There is a single function, `template.substitute` which is passed a template
string and an environment table.   This table may contain some special fields,
like `\_parent` which can be set to a table representing a 'fallback' environment
in case a symbol was not found. `\_brackets` is usually '()' and `\_escape` is
usually '#' but it's sometimes necessary to redefine these if the defaults
interfere with the target language - for instance, `$(V)` has another meaning in
Make, and `#` means a preprocessor line in C/C++.

Finally, if something goes wrong, passing `_debug` will cause the intermediate
Lua code to be dumped if there's a problem.

Here is a C code generation example; something that could easily be extended to
be a minimal Lua extension skeleton generator.
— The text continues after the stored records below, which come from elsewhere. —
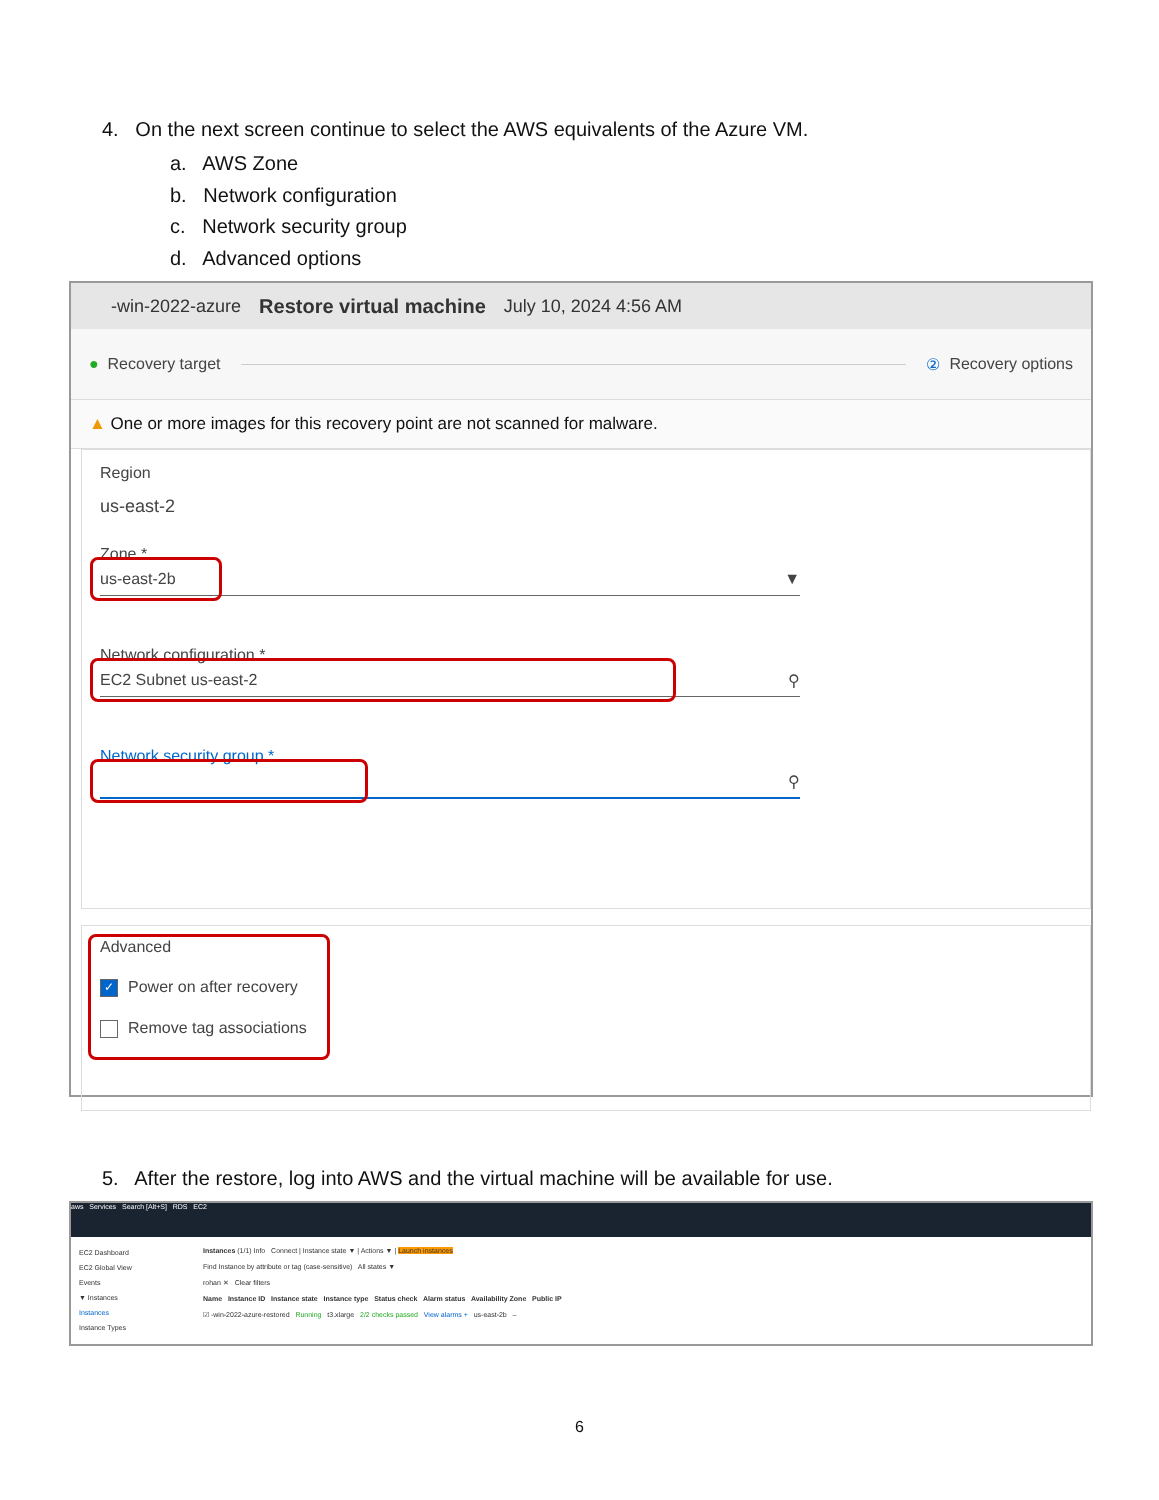4. On the next screen continue to select the AWS equivalents of the Azure VM.
a. AWS Zone
b. Network configuration
c. Network security group
d. Advanced options
-win-2022-azure Restore virtual machine July 10, 2024 4:56 AM
● Recovery target ② Recovery options
▲ One or more images for this recovery point are not scanned for malware.
Region
us-east-2
Zone *
us-east-2b ▼
Network configuration *
EC2 Subnet us-east-2 ⚲
Network security group *
⚲
Advanced
✓ Power on after recovery
Remove tag associations
5. After the restore, log into AWS and the virtual machine will be available for use.
aws Services Search [Alt+S] RDS EC2
EC2 Dashboard
EC2 Global View
Events
▼ Instances
Instances
Instance Types
Instances (1/1) Info Connect | Instance state ▼ | Actions ▼ | Launch instances
Find Instance by attribute or tag (case-sensitive) All states ▼
rohan ✕ Clear filters
Name Instance ID Instance state Instance type Status check Alarm status Availability Zone Public IP
☑ -win-2022-azure-restored Running t3.xlarge 2/2 checks passed View alarms + us-east-2b –
6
    local subst = require 'pl.template'.substitute

    local templ = [[
    #include <lua.h>
    #include <lauxlib.h>
    #include <lualib.h>

    > for _,f in ipairs(mod) do
    static int l_$(f.name) (lua_State *L) {

    }
    > end

    static const luaL_reg $(mod.name)[] = {
    > for _,f in ipairs(mod) do
        {"$(f.name)",l_$(f.name)},
    > end
        {NULL,NULL}
    };

    int luaopen_$(mod.name) {
       luaL_register (L, "$(mod.name)", $(mod.name));
        return 1;
    }
    ]]

    print(subst(templ,{
        _escape = '>',
        ipairs = ipairs,
        mod = {
            name = 'baggins';
            {name='frodo'},
            {name='bilbo'}
        }
    }))


### File-style I/O on Strings

`pl.stringio`  provides just three functions; `stringio.open` is passed a string,
and returns a file-like object for reading. It supports a `read` method, which
takes the same arguments as standard file objects:

    > f = stringio.open 'first line\n10 20 30\n'
    > = f:read()
    first line
    > = f:read('*n','*n','*n')
    10	20	30

`lines` and `seek` are also supported.

`stringio.lines` is a useful short-cut for iterating over all the lines in a
string.

`stringio.create` creates a writeable file-like object. You then use `write` to
this stream, and finally extract the builded string using `value`.  This 'string
builder' pattern is useful for efficiently creating large strings.